5.9 Books That Will Help

| Topic | Book | Chapter | |——-|——|———| | Syscalls | TLPI | 3 | | ptrace | TLPI | 26 |

5.10 Implementation Phases

Phase 1: Raw syscalls (2-3 hours)

Goals: execute write/getpid.

Phase 2: Tracer loop (3-5 hours)

Goals: entry/exit logging.

Phase 3: Formatting (3-4 hours)

Goals: readable output and errors.

5.11 Key Implementation Decisions

| Decision | Options | Recommendation | Rationale | |———-|———|—————-|———–| | Arg decoding | raw hex vs strings | raw first | simplicity | | Trace scope | single process | single process | avoid fork handling |


6. Testing Strategy

6.1 Test Categories

| Category | Purpose | Examples | |———-|———|———-| | Unit | syscall wrapper | getpid == libc getpid | | Integration | trace /bin/echo | compare with strace | | Error | invalid exec | ENOENT behavior |

6.2 Critical Test Cases

  1. Raw syscall returns negative errno.
  2. Tracee exits immediately.
  3. Tracee writes to stdout.

6.3 Test Data

cmd: /bin/echo hello

7. Common Pitfalls & Debugging

7.1 Frequent Mistakes

| Pitfall | Symptom | Solution | |——–|———|———-| | Wrong syscall numbers | -ENOSYS | verify table | | Missing entry/exit toggle | duplicate logs | track state | | ptrace permission error | EPERM | run as same user |

7.2 Debugging Strategies

  • Compare output with strace -o ref.
  • Print raw register values on each stop.

7.3 Performance Traps

  • Reading large strings with ptrace is slow.

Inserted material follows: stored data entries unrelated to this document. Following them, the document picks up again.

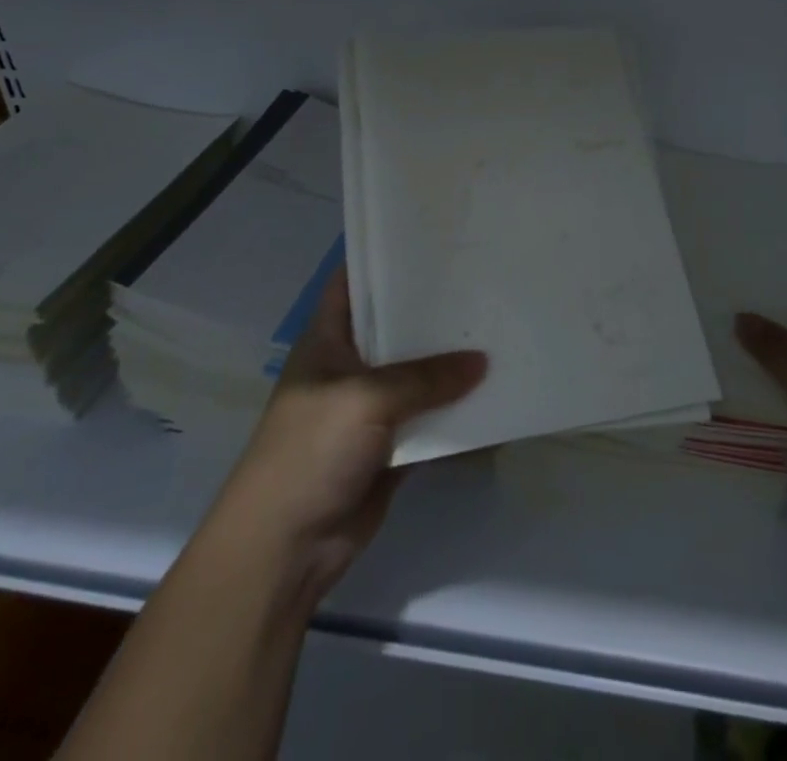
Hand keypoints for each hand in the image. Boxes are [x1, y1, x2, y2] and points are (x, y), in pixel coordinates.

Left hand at [214, 268, 485, 602]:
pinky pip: (430, 419)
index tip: (433, 239)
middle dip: (434, 310)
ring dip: (451, 363)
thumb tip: (483, 362)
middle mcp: (351, 365)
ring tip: (499, 330)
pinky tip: (494, 392)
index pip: (355, 280)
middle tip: (482, 282)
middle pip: (396, 326)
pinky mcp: (390, 445)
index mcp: (328, 338)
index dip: (386, 257)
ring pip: (418, 374)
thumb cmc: (312, 449)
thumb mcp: (367, 398)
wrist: (287, 547)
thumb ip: (426, 377)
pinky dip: (456, 411)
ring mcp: (370, 407)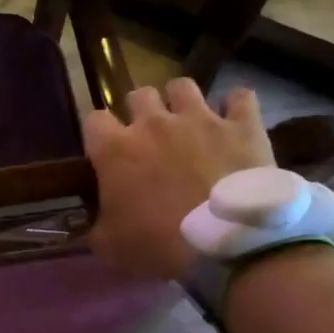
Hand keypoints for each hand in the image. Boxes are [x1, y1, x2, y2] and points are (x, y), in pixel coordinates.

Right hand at [83, 79, 274, 283]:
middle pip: (139, 95)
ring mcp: (200, 119)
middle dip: (140, 111)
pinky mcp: (242, 126)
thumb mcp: (110, 245)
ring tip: (188, 120)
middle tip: (149, 136)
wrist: (228, 246)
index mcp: (115, 149)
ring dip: (181, 100)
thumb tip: (90, 225)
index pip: (93, 119)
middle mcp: (153, 123)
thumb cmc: (158, 244)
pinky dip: (236, 106)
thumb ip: (95, 226)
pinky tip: (235, 119)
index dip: (99, 133)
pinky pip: (241, 97)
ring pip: (182, 86)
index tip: (105, 149)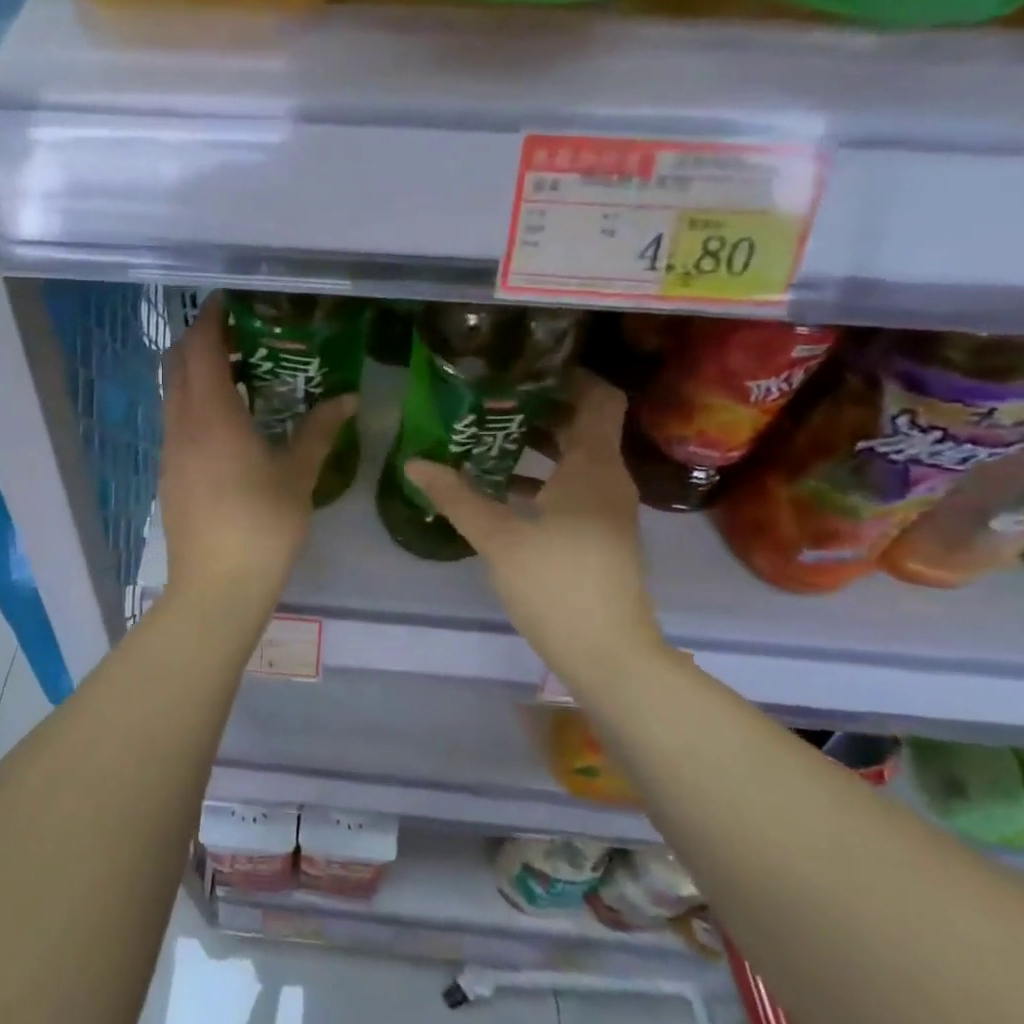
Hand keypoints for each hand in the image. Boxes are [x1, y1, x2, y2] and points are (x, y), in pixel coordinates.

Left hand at [159, 296, 356, 608]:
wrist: (216, 586)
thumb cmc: (262, 526)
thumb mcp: (298, 475)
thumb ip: (320, 431)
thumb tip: (348, 398)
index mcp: (212, 415)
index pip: (201, 349)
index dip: (211, 320)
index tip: (230, 302)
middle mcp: (182, 424)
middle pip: (178, 364)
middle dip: (199, 339)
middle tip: (237, 332)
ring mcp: (170, 450)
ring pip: (172, 392)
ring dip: (194, 371)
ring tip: (235, 371)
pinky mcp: (169, 473)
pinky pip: (175, 419)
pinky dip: (192, 401)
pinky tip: (225, 419)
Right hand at [404, 373, 662, 672]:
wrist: (608, 654)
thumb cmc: (557, 585)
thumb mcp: (498, 538)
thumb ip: (456, 497)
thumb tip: (414, 462)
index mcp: (592, 467)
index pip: (598, 398)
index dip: (570, 376)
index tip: (525, 368)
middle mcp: (608, 479)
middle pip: (583, 425)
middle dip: (540, 408)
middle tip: (491, 398)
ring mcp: (608, 509)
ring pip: (576, 458)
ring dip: (538, 444)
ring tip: (488, 436)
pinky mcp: (600, 534)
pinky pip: (573, 487)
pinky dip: (543, 478)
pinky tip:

8. Extensions & Challenges

8.1 Beginner Extensions

  • Add decoding for read/write/open.

8.2 Intermediate Extensions

  • Trace forked children (PTRACE_O_TRACEFORK).

8.3 Advanced Extensions

  • Implement seccomp filter demo using your syscall table.

9. Real-World Connections

9.1 Industry Applications

  • Observability and security tooling.
  • strace: full syscall tracer.

9.3 Interview Relevance

  • Syscall ABI questions.

10. Resources

10.1 Essential Reading

  • TLPI Ch. 3, 26

10.2 Video Resources

  • Kernel entry path lectures

10.3 Tools & Documentation

  • man syscall, man ptrace

11. Self-Assessment Checklist

11.1 Understanding

  • I can explain syscall argument registers.
  • I can explain ptrace stops.

11.2 Implementation

  • Raw syscalls and tracing work.

11.3 Growth

  • I can explain syscalls in an interview.

12. Submission / Completion Criteria

Minimum Viable Completion:

  • Raw syscall and basic trace output.

Full Completion:

  • Entry/exit logging with error decoding.

Excellence (Going Above & Beyond):

  • Multi-process tracing and string decoding.